The convention is to write a post introducing yourself. I've been struggling with an approach to doing that. I could write about my life - where I've been, what I've done, but that's a long way around to ultimately communicating very little of substance. For what I've been and done is largely conditioned by how I've been educated, and the most important parts of that education consists of what I've read on my own, and not what I've learned in school. So herewith is simply a list of the most significant books I've read. There are many others that mean much to me, but in the interests of brevity I will only list the top:
A Guide for the Perplexed by E.F. Schumacher. I found this on the discard table at the college bookstore when I was a freshman and bought it for 10 cents. It really was a life changing read. Schumacher's opening chapter described my situation perfectly, and I realized for the first time I wasn't alone:
It then occurred to me that this was not the first time I had been given a map which failed to show many things I could see right in front of my eyes. All through school and university I had been given maps of life and knowledge on which there was hardly a trace of many of the things that I most cared about and that seemed to me to be of the greatest possible importance to the conduct of my life. I remembered that for many years my perplexity had been complete; and no interpreter had come along to help me. It remained complete until I ceased to suspect the sanity of my perceptions and began, instead, to suspect the soundness of the maps.
Concluding Unscientific Postscript by Soren Kierkegaard. Schumacher gave me the courage to think for myself, but I really didn't know how to think for myself until I read Kierkegaard.
Philosophical Fragments by Soren Kierkegaard. Finally I began to understand what Christianity was really about.
The Closing of the American Mind by Allan Bloom. Penetrating analysis of contemporary culture.
Collected Dialogues of Plato by Plato. Regular reading of Plato is the best way to keep a sharp mind.
Orthodoxy by G.K. Chesterton. Reading this book made me permanently hooked on Chesterton. His analysis of the significance of fairy tales helped give me the determination to consistently read the tales to my children when they were small. This book also formed the foundation for my visceral revulsion to the Harry Potter books, but that's a larger story.
Critique of Pure Reason by Immanuel Kant. If you want to understand the modern world, Kant is a necessity. We are all Kantians by cultural osmosis.

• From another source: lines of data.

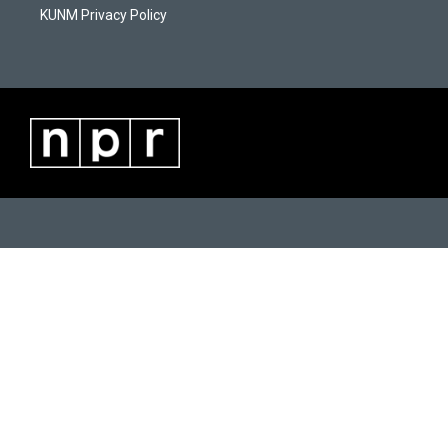
KUNM Privacy Policy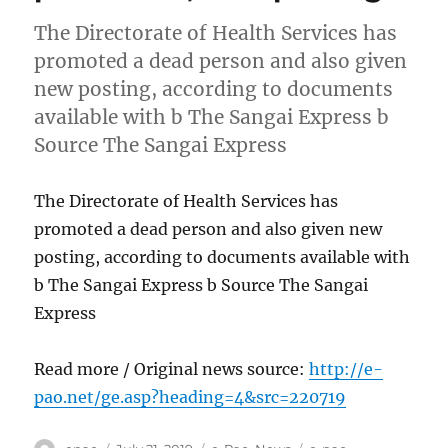
The Directorate of Health Services has
promoted a dead person and also given
new posting, according to documents
available with b The Sangai Express b
Source The Sangai Express
The Directorate of Health Services has
promoted a dead person and also given new
posting, according to documents available with
b The Sangai Express b Source The Sangai
Express
Read more / Original news source:
http://e-
pao.net/ge.asp?heading=4&src=220719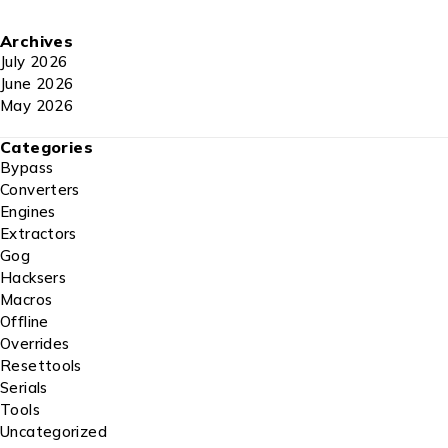
Archives
July 2026
June 2026
May 2026
Categories
Bypass
Converters
Engines
Extractors
Gog
Hacksers
Macros
Offline
Overrides
Resettools
Serials
Tools
Uncategorized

Casting the Runes and Other Ghost Stories by M.R. James. I'm not a big fiction reader. I've read some Agatha Christie and, when I want light reading, some contemporary mystery novels by the likes of Michael Connelly. But I love the classic ghost stories, and M.R. James is unsurpassed.

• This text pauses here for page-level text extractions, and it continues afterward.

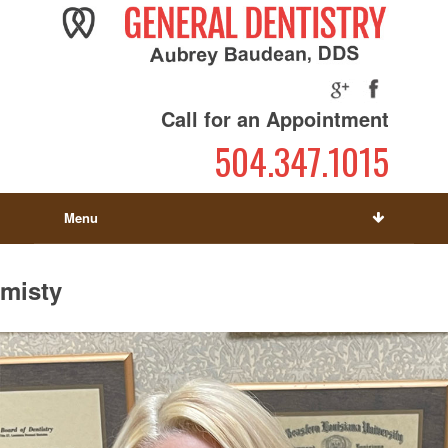
Call for an Appointment
504.347.1015
Menu
misty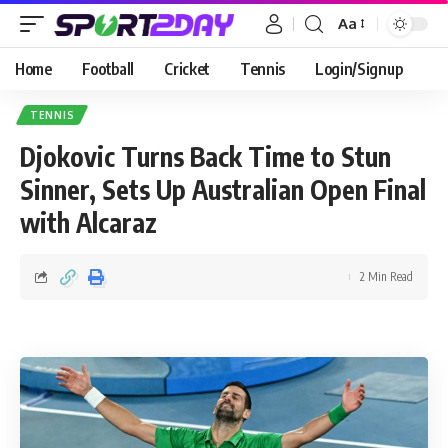
Aa
Home
Football
Cricket
Tennis
Login/Signup
TENNIS
Djokovic Turns Back Time to Stun
Sinner, Sets Up Australian Open Final
with Alcaraz
2 Min Read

The American Heritage Picture History of the Civil War. I became a Civil War buff after visiting Gettysburg at age 8. This book has been on my bedside table ever since.
The City of Man by Pierre Manent. Penetrating insight into the philosophical condition of modern man.
The New Testament. I am convinced of its truth because the story has such a depth of revolutionary meaning that I don't think anyone could have made it up.